I often write about the spread and proliferation of FLSA collective and class actions. I just read a study to the effect that the number of these lawsuits rose to even higher levels in 2013, at the same time that other employment lawsuits declined. This trend will continue because there is so much confusion out there as to wage-hour issues, the three biggest problems being exempt vs non-exempt classification, working time issues and independent contractor issues (another variation on the misclassification theme).

The Seyfarth Shaw report states that there were 7,882 Fair Labor Standards Act cases filed, an increase of a few hundred from 2012, while employment discrimination cases dropped to 12,311 cases from the more than 14,000 filed in 2012.

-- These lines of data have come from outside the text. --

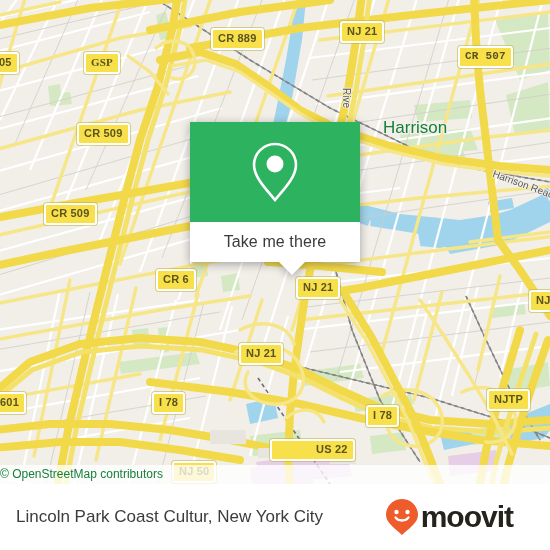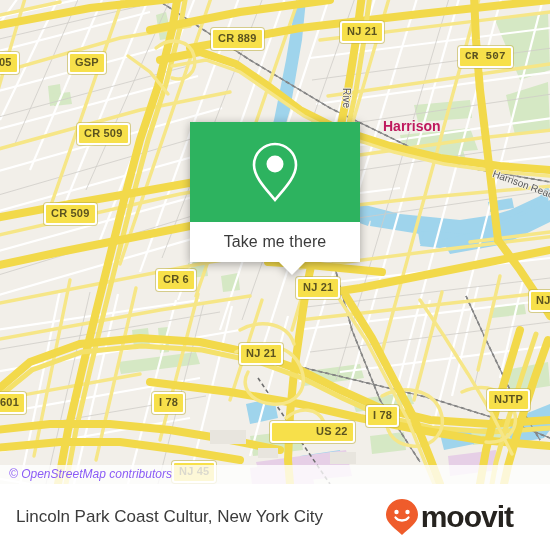--- a/index.html
+++ b/index.html
@@ -33,49 +33,46 @@
     padding: 3px 5px 4px 5px;
     white-space: nowrap;
     box-shadow: 0 0 0 1px rgba(190,175,60,.55);
     letter-spacing: .2px;
     font-family: "Liberation Sans", sans-serif;
   }
 
   
   .place-label {
     position: absolute;
-    color: #be185d;
-    font-size: 14px;
+    color: #15803d;
+    font-size: 17px;
     white-space: nowrap;
     text-shadow:
       1.4px 0 #f2efe9, -1.4px 0 #f2efe9, 0 1.4px #f2efe9, 0 -1.4px #f2efe9,
       1px 1px #f2efe9, -1px -1px #f2efe9, 1px -1px #f2efe9, -1px 1px #f2efe9;
-    font-weight: bold;
   }
   .water-label {
     position: absolute;
     color: #5a5a5a;
     font-size: 10px;
     white-space: nowrap;
     text-shadow: 1px 0 #f2efe9, -1px 0 #f2efe9, 0 1px #f2efe9, 0 -1px #f2efe9;
   }
   .water-label.vert { transform: rotate(90deg); transform-origin: left top; }
   .water-label.diag { transform: rotate(20deg); transform-origin: left top; }
 
   
   #attribution {
     position: absolute;
     left: 0; top: 465px;
     width: 550px; height: 19px;
     background: rgba(255,255,255,.78);
-    color: #8b5cf6;
+    color: #15803d;
     font-size: 12px;
     line-height: 19px;
-    padding-left: 9px;
-    font-style: italic;
   }
 
   
   #popup {
     position: absolute;
     left: 190px; top: 122px;
     width: 204px; height: 140px;
     filter: drop-shadow(0 2px 5px rgba(0,0,0,.33));
   }
   #popup-image {
@@ -371,36 +368,36 @@
       </g>
 
       <g>
         <rect class="bld" x="210" y="430" width="36" height="14"></rect>
         <rect class="bld" x="330" y="452" width="26" height="12"></rect>
         <rect class="bld" x="258" y="448" width="20" height="10"></rect>
       </g>
     </svg>
 
     <div class="shield" style="left:-8px;  top:52px;">05</div>
-    <div class="shield" style="left:68px;  top:52px;">GSP</div>
+    <div class="shield" style="left:84px;  top:52px;font-family:Liberation Serif, serif;">GSP</div>
     <div class="shield" style="left:211px; top:28px;">CR 889</div>
     <div class="shield" style="left:340px; top:21px;">NJ 21</div>
     <div class="shield" style="left:458px; top:46px;font-family:Liberation Mono, monospace;">CR 507</div>
     <div class="shield" style="left:77px;  top:123px;">CR 509</div>
     <div class="shield" style="left:44px;  top:203px;">CR 509</div>
     <div class="shield" style="left:156px; top:225px;margin-top:44px;">CR 6</div>
     <div class="shield" style="left:296px; top:277px;">NJ 21</div>
     <div class="shield" style="left:529px; top:290px;">NJ</div>
     <div class="shield" style="left:239px; top:343px;">NJ 21</div>
     <div class="shield" style="left:-7px;  top:392px;">601</div>
     <div class="shield" style="left:152px; top:392px;">I 78</div>
     <div class="shield" style="left:366px; top:405px;">I 78</div>
     <div class="shield" style="left:487px; top:389px;">NJTP</div>
-    <div class="shield" style="left:270px; top:421px;padding-left:44px;">US 22</div>
-    <div class="shield" style="left:172px; top:461px;">NJ 45</div>
+    <div class="shield" style="left:270px; top:439px;padding-left:44px;">US 22</div>
+    <div class="shield" style="left:172px; top:461px;">NJ 50</div>
 
     <div class="place-label" style="left:383px; top:118px;">Harrison</div>
     <div class="water-label vert" style="left:352px; top:88px;">Rive</div>
     <div class="water-label diag" style="left:495px; top:168px;">Harrison Reach</div>
 
     <div id="attribution">© OpenStreetMap contributors</div>
 
     <div id="popup">
       <div id="popup-image">
         <svg width="50" height="62" viewBox="0 0 50 62">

What this means is that no company, big or small, is immune to such suits and they can come from anywhere at any time, usually when an employee is fired or has complained about not receiving overtime or proper payment. The (truly) only way, to “avoid” such suits is to be proactive and ensure that the employer’s payroll and compensation practices are compliant with federal (and State) law. How to do that?

Take a long, hard honest look at these payroll and classification practices. I know there are often internal struggles and turf wars in companies and certain corporate divisions/components may have an often intense desire to “believe” that certain people are exempt (e.g. they exercise “discretion”) or that they are independent “consultants” even though they only consult for the one company (which means they are not independent). Those notions can only come back to bite the employer badly and possibly expose the company to geometric liability, especially in the case of a collective or class action, which are incredibly expensive to defend (even if a good defense exists).

This analysis has to be balanced against existing case law, especially recent US Supreme Court decisions that have (arguably) made it tougher for plaintiffs to secure Rule 23 certification, meaning that they (i.e. plaintiffs’ lawyers) are more inclined to go the FLSA route, with its liquidated (double) damages and a third year of potential liability.

As the cliché goes, discretion is the better part of valor, especially when dealing with and defending FLSA collective actions. So, a word to the wise—internal audits.